Fear causes us to let legitimate fears rule our behavior, but more often indulge in irrational fears. Jesus invites us to take a chance on humanity in spite of our fears
In Hugo’s Les Miserable, Bishop Myriel invites into his home a known criminal—a powerful, desperate and intimidating man. When confronted with confirmation of a crime anticipated by those in his household, this man of God does the unthinkable and shows mercy to Jean Val Jean. For with this act this man of God transforms evil into goodness—
“I’ve ransomed you from fear and hatred.”
These past several weeks we have seen the face of fear that shrinks individuals, communities, religions, and even nations. These voices of fear need not be shared in this post, but we have witnessed how the spirit of fear translates into hatred as we have seen Mosques burned and Muslims assaulted in our nation. A well known leading political candidate and his sycophants, including self professed Christian leaders, have spurred such acts of retribution as they have vilified those that are suffering as they seek to flee to safety. I have no desire to share their venom here, but by contrast share this:
When fear is flamed, there are those that will cling more tightly to their fears, prejudices and even their guns, while others will seek to transcend their fears:
“For I was an hungred, and ye gave me meat: I was thirsty, and ye gave me drink: I was a stranger, and ye took me in: Naked, and ye clothed me: I was sick, and ye visited me: I was in prison, and ye came unto me.
Then shall the righteous answer him, saying, Lord, when saw we thee an hungred, and fed thee? or thirsty, and gave thee drink?
When saw we thee a stranger, and took thee in? or naked, and clothed thee? Or when saw we thee sick, or in prison, and came unto thee?
And the King shall answer and say unto them, Verily I say unto you, Inasmuch as ye have done it unto one of the least of these my brethren, ye have done it unto me. (Matthew 25)
May we like Bishop Myriel find the faith and courage to “ransom our own hearts from fear and hatred” through faith in Jesus—His Way, His Truth and His Light.
“Nisi Dominus custodierit domum, in vanum vigilant qui custodiunt eam,”
It reminds me of the Hondurans who risk their lives daily to speak out against the fascist government that was installed with great complicity by our state department (especially Clinton) after the coup against their democratically elected president.
On Dennis Bernstein radio an Honduran woman was quoted as saying, “we carry our coffins with us.” They know that they could be the next one knocked off, but they will not give up The Way.

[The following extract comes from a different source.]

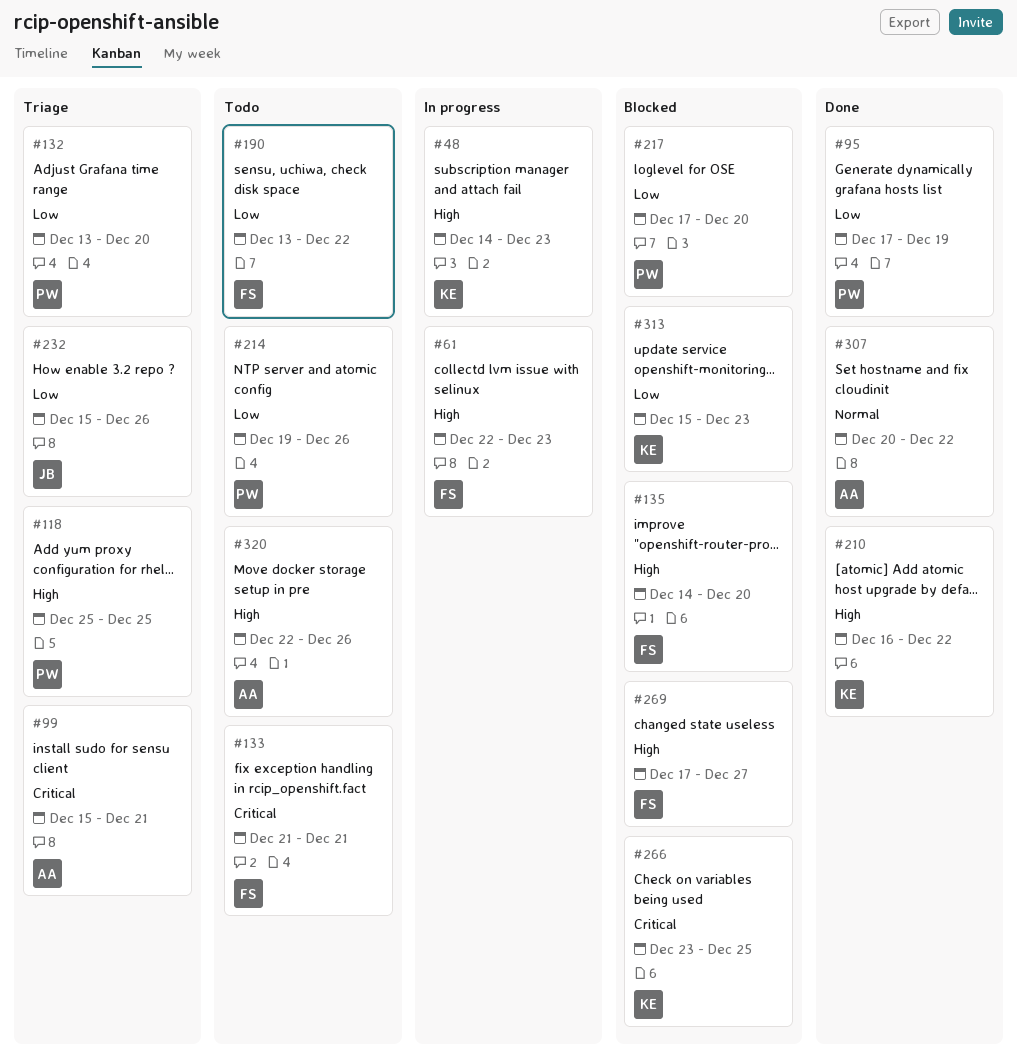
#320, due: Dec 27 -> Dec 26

The People of Ammon prostrated themselves on the ground knowing that many if not all of them would be killed by their attackers, but they too were inspired by The Way.

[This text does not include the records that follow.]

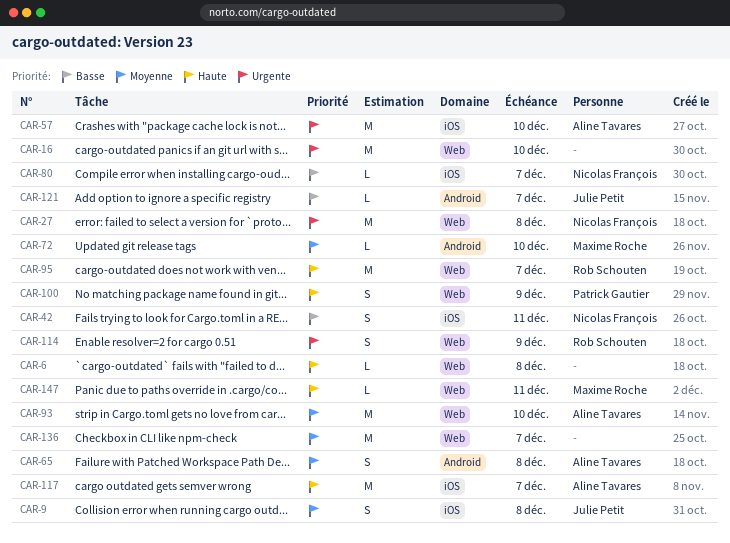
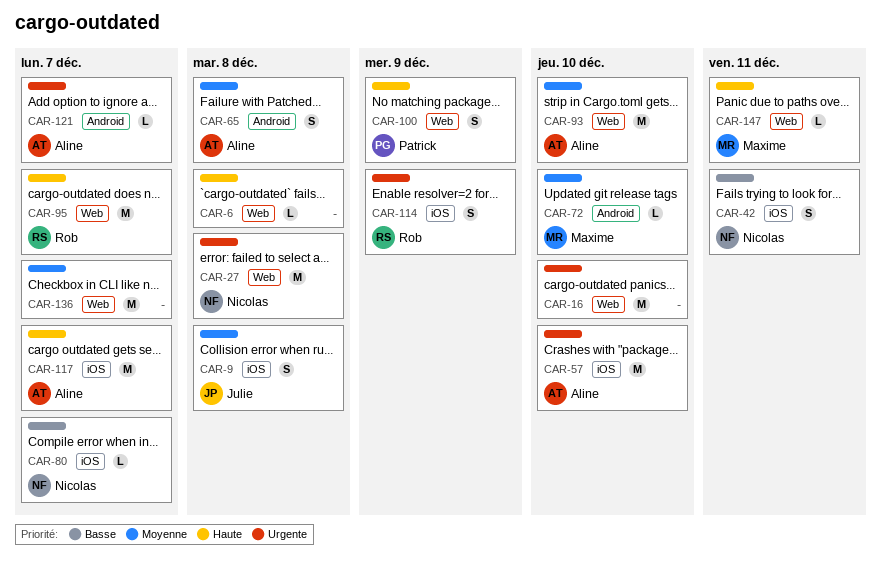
CAR-114, label: Web -> iOS
CAR-121, owner: Julie Petit -> Aline Tavares
CAR-121, priority: Basse -> Urgente

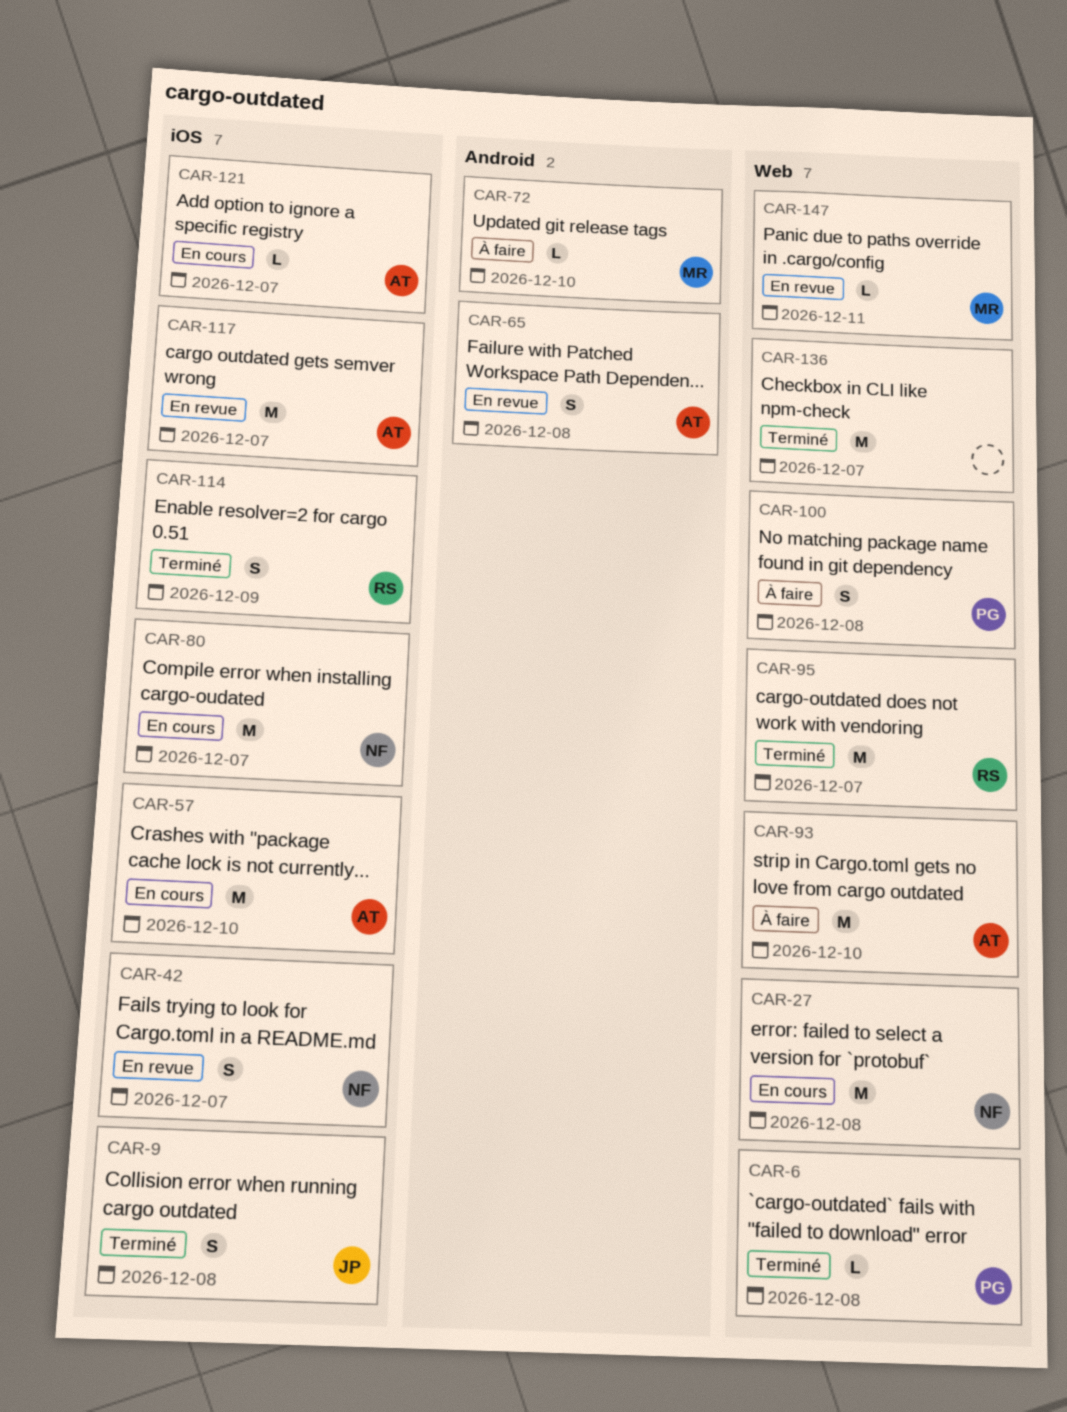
CAR-6, owner: none -> Patrick
CAR-16: present -> none
CAR-42, due: Dec 11 -> Dec 7
CAR-80, estimate: L -> M
CAR-100, due: Dec 9 -> Dec 8
CAR-121, label: Android -> iOS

Here’s my fantasy (inspired by the post on the Pope’s washing of feet):
President Uchtdorf presents a copy of the Book of Mormon to Pope Francis. Pope Francis sees that it is the most powerful liberation theology text ever. He communicates his insights to LDS leaders, and wonders why the New Jerusalem project has been postponed so long. A critical mass of lds people start to take the BoM seriously, and the condemnation quoted by Pres. Benson (from section 84) begins to be lifted. Etc.
Is Pope Francis a prophet? IMHO yes. He may not hold any PH keys, but he does exercise the authority and influence that he in fact has among his many followers, for the benefit of the scattered remnants of the House of Israel, “The poor of my people,” as the Lord refers to them, rather than for his own aggrandizement.
It seems to me that he is a man of great faith and charity, and that the vast body of PH holders on the other side of the veil do respect the faith of those who exercise righteous dominion, and are disposed to honor their requests. God Bless him and all other people of good will who are praying and working for “thy will be done on earth as it is in Heaven.”